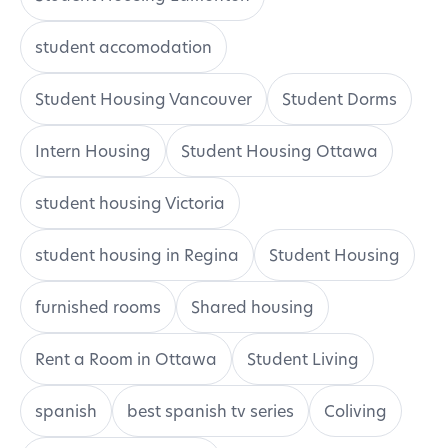
student accomodation
Student Housing Vancouver
Student Dorms
Intern Housing
Student Housing Ottawa
student housing Victoria
student housing in Regina
Student Housing
furnished rooms
Shared housing
Rent a Room in Ottawa
Student Living
spanish
best spanish tv series
Coliving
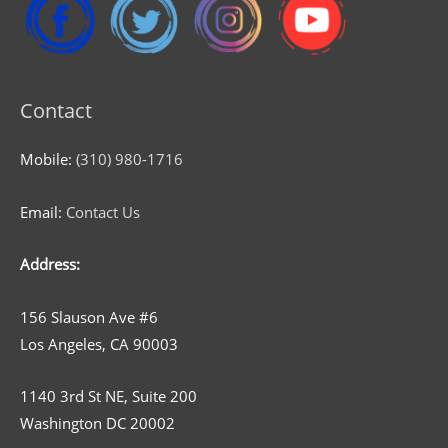
Contact
Mobile:
(310) 980-1716
Email:
Contact Us
Address:
156 Slauson Ave #6
Los Angeles, CA 90003
1140 3rd St NE, Suite 200
Washington DC 20002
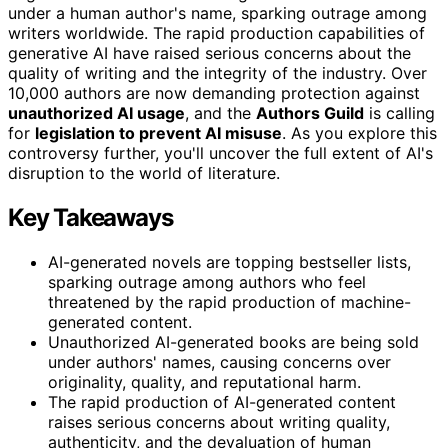
under a human author's name, sparking outrage among
writers worldwide. The rapid production capabilities of
generative AI have raised serious concerns about the
quality of writing and the integrity of the industry. Over
10,000 authors are now demanding protection against
unauthorized AI usage
, and the
Authors Guild
is calling
for
legislation to prevent AI misuse
. As you explore this
controversy further, you'll uncover the full extent of AI's
disruption to the world of literature.
Key Takeaways
AI-generated novels are topping bestseller lists,
sparking outrage among authors who feel
threatened by the rapid production of machine-
generated content.
Unauthorized AI-generated books are being sold
under authors' names, causing concerns over
originality, quality, and reputational harm.
The rapid production of AI-generated content
raises serious concerns about writing quality,
authenticity, and the devaluation of human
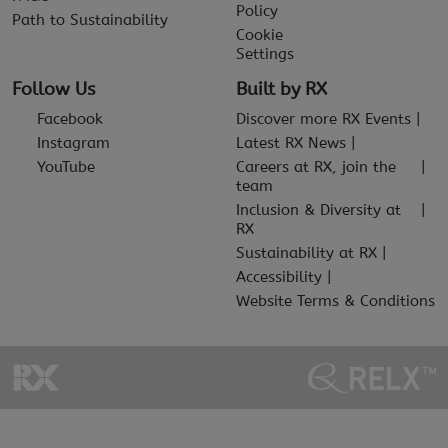
Policy
Path to Sustainability
Cookie
Settings
Follow Us
Built by RX
Facebook
Discover more RX Events
Instagram
Latest RX News
YouTube
Careers at RX, join the
team
Inclusion & Diversity at
RX
Sustainability at RX
Accessibility
Website Terms & Conditions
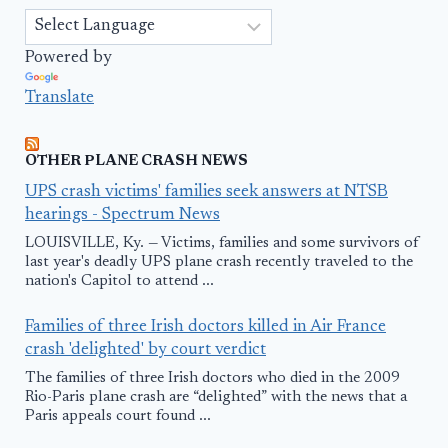
Powered by
Translate
OTHER PLANE CRASH NEWS
UPS crash victims' families seek answers at NTSB
hearings - Spectrum News
LOUISVILLE, Ky. — Victims, families and some survivors of
last year's deadly UPS plane crash recently traveled to the
nation's Capitol to attend ...
Families of three Irish doctors killed in Air France
crash 'delighted' by court verdict
The families of three Irish doctors who died in the 2009
Rio-Paris plane crash are “delighted” with the news that a
Paris appeals court found ...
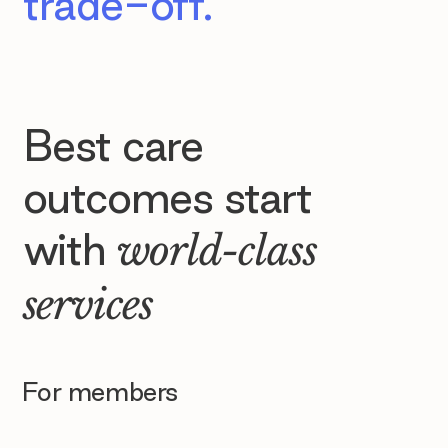
trade-off.
Best care
outcomes start
with
world-class
services
For members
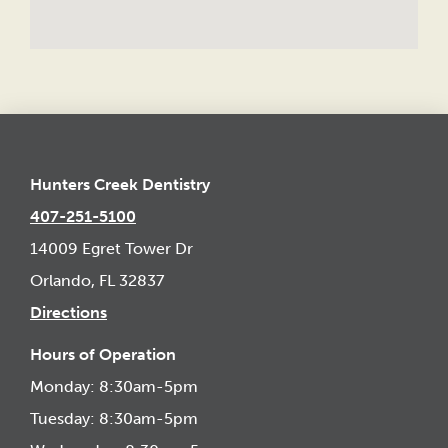
Hunters Creek Dentistry
407-251-5100
14009 Egret Tower Dr
Orlando, FL 32837
Directions
Hours of Operation
Monday: 8:30am-5pm
Tuesday: 8:30am-5pm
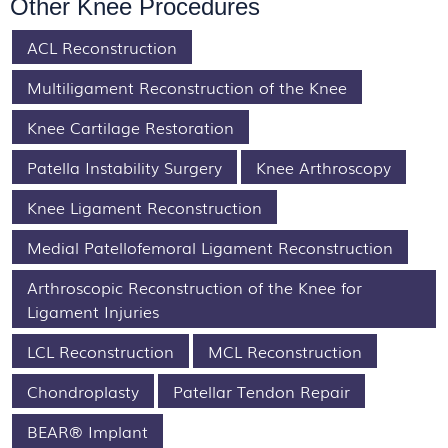
Other Knee Procedures
ACL Reconstruction
Multiligament Reconstruction of the Knee
Knee Cartilage Restoration
Patella Instability Surgery
Knee Arthroscopy
Knee Ligament Reconstruction
Medial Patellofemoral Ligament Reconstruction
Arthroscopic Reconstruction of the Knee for
Ligament Injuries
LCL Reconstruction
MCL Reconstruction
Chondroplasty
Patellar Tendon Repair
BEAR® Implant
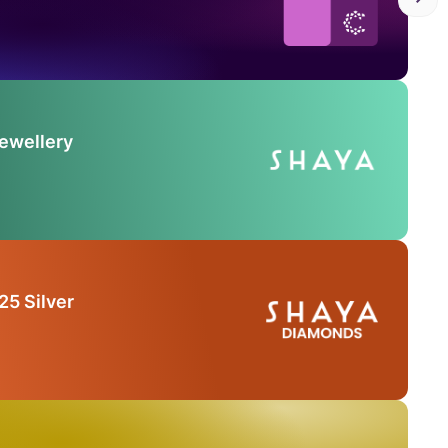
Jewellery
25 Silver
· · · · · · ·
### Job
From the entries above, select each line containing the string "Paris".

### Task solution
Rio-Paris plane crash are “delighted” with the news that a
Paris appeals court found ...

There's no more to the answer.